DESCRIPTION OF THE TASK:
Lines where the string "shoulder" appears are to be copied from the entries below.

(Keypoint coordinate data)
════════
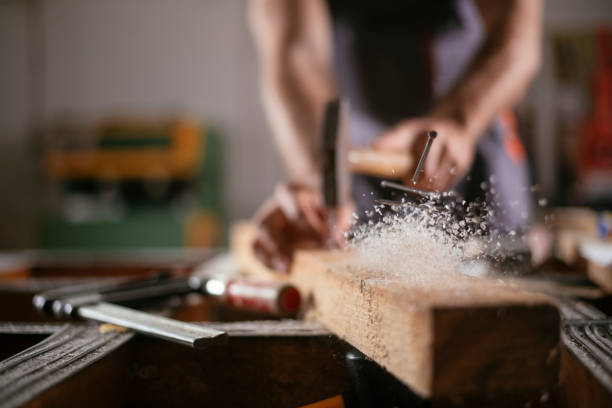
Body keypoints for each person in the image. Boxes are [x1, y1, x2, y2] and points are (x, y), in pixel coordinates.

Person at [248, 0, 542, 272]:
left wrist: (458, 119)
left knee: (501, 274)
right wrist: (317, 178)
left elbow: (519, 42)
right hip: (363, 156)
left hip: (472, 128)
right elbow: (296, 53)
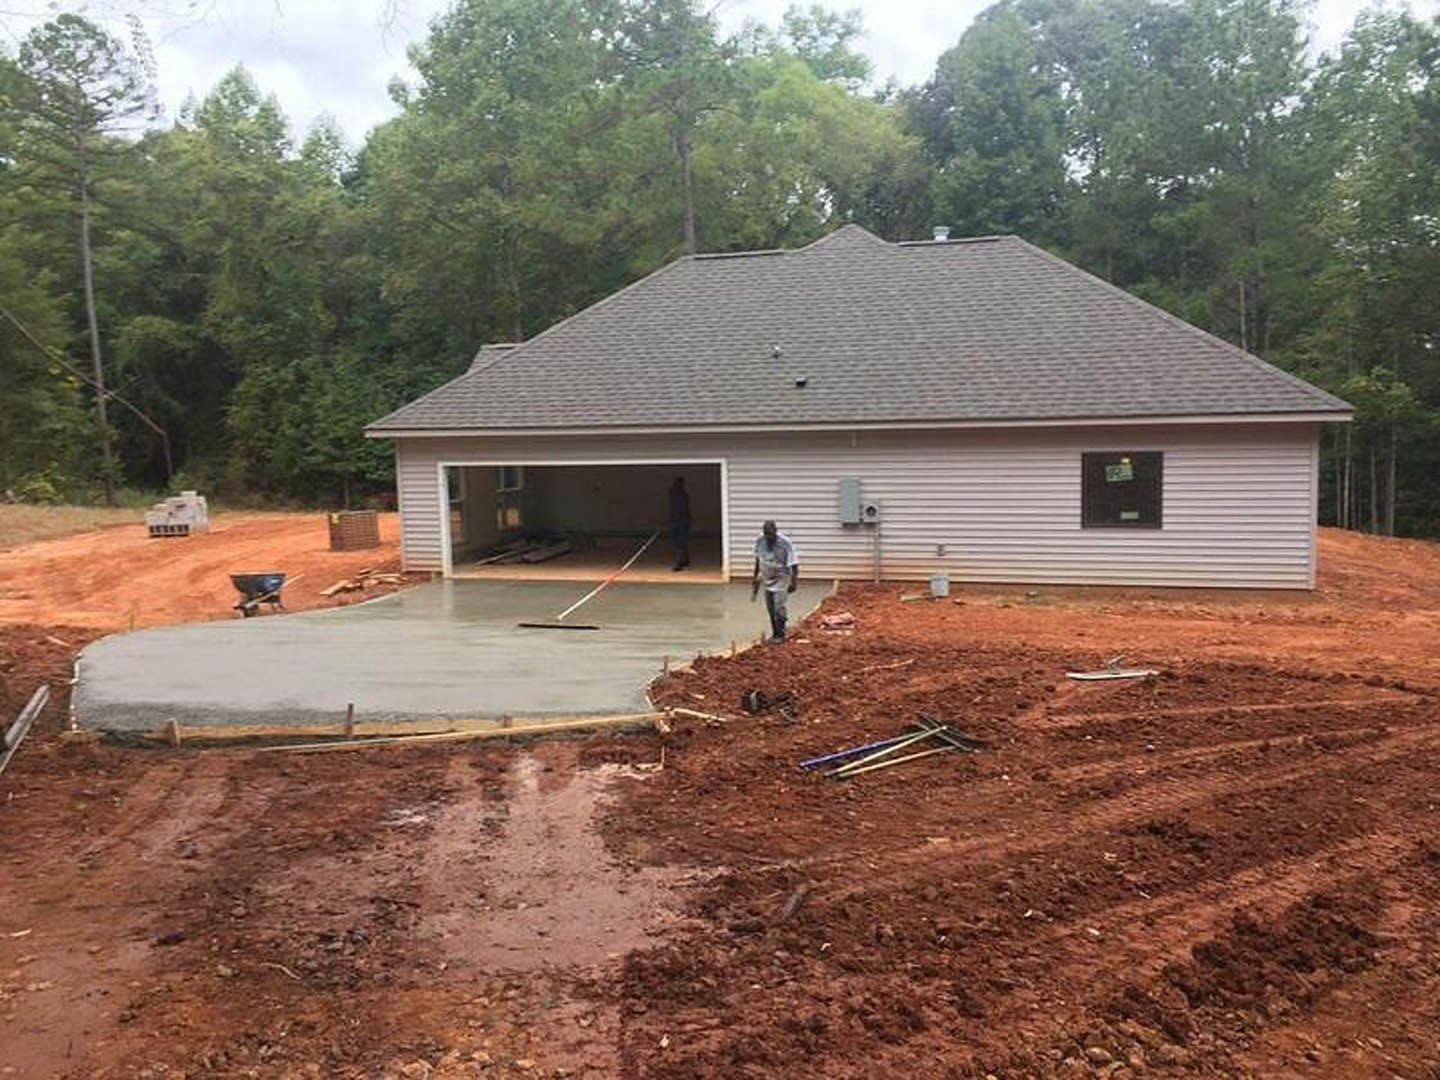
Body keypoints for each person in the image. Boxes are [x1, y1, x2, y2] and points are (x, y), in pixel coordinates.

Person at [751, 520, 799, 642]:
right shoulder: (760, 540)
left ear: (776, 532)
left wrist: (794, 582)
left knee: (779, 607)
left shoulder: (785, 543)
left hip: (781, 578)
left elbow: (794, 564)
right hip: (767, 578)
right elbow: (758, 559)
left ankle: (781, 634)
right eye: (766, 534)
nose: (769, 537)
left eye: (771, 534)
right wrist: (755, 576)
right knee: (770, 608)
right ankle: (775, 633)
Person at [668, 476, 691, 571]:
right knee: (680, 542)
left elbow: (682, 508)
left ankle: (680, 562)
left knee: (680, 542)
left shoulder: (680, 494)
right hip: (679, 520)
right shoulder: (678, 494)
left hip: (681, 521)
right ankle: (684, 560)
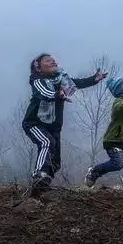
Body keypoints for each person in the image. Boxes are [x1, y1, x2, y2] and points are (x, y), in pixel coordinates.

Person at [22, 53, 107, 196]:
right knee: (46, 142)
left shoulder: (61, 79)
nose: (53, 61)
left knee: (55, 163)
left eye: (54, 60)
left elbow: (77, 83)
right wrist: (57, 95)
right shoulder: (37, 79)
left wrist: (94, 79)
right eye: (48, 61)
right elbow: (43, 92)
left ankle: (39, 192)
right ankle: (38, 176)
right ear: (38, 67)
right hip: (34, 123)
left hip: (54, 126)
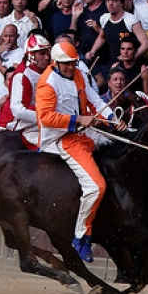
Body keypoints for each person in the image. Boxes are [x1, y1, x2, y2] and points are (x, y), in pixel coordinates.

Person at [35, 41, 120, 262]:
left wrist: (111, 117)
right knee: (96, 186)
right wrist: (78, 119)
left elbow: (92, 97)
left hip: (84, 132)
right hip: (64, 138)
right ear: (56, 63)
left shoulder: (79, 73)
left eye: (72, 64)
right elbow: (46, 117)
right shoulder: (47, 83)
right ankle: (81, 235)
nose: (70, 68)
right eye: (65, 65)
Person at [0, 33, 52, 149]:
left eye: (48, 53)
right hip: (27, 127)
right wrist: (46, 117)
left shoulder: (50, 69)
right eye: (42, 54)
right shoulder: (22, 75)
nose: (47, 57)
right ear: (31, 55)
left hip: (49, 122)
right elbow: (18, 109)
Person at [87, 0, 148, 70]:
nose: (110, 3)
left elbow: (146, 43)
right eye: (108, 0)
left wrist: (131, 59)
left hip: (132, 66)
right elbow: (102, 36)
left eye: (114, 0)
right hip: (113, 64)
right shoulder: (104, 18)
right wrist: (93, 51)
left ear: (122, 2)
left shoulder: (131, 20)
════════
OUTPUT OF THE EXERCISE:
right shoulder: (760, 540)
left shoulder: (785, 543)
left shoulder: (680, 494)
right shoulder: (678, 494)
left shoulder: (61, 79)
right shoulder: (37, 79)
left shoulder: (79, 73)
right shoulder: (47, 83)
left shoulder: (50, 69)
right shoulder: (22, 75)
right shoulder: (104, 18)
left shoulder: (131, 20)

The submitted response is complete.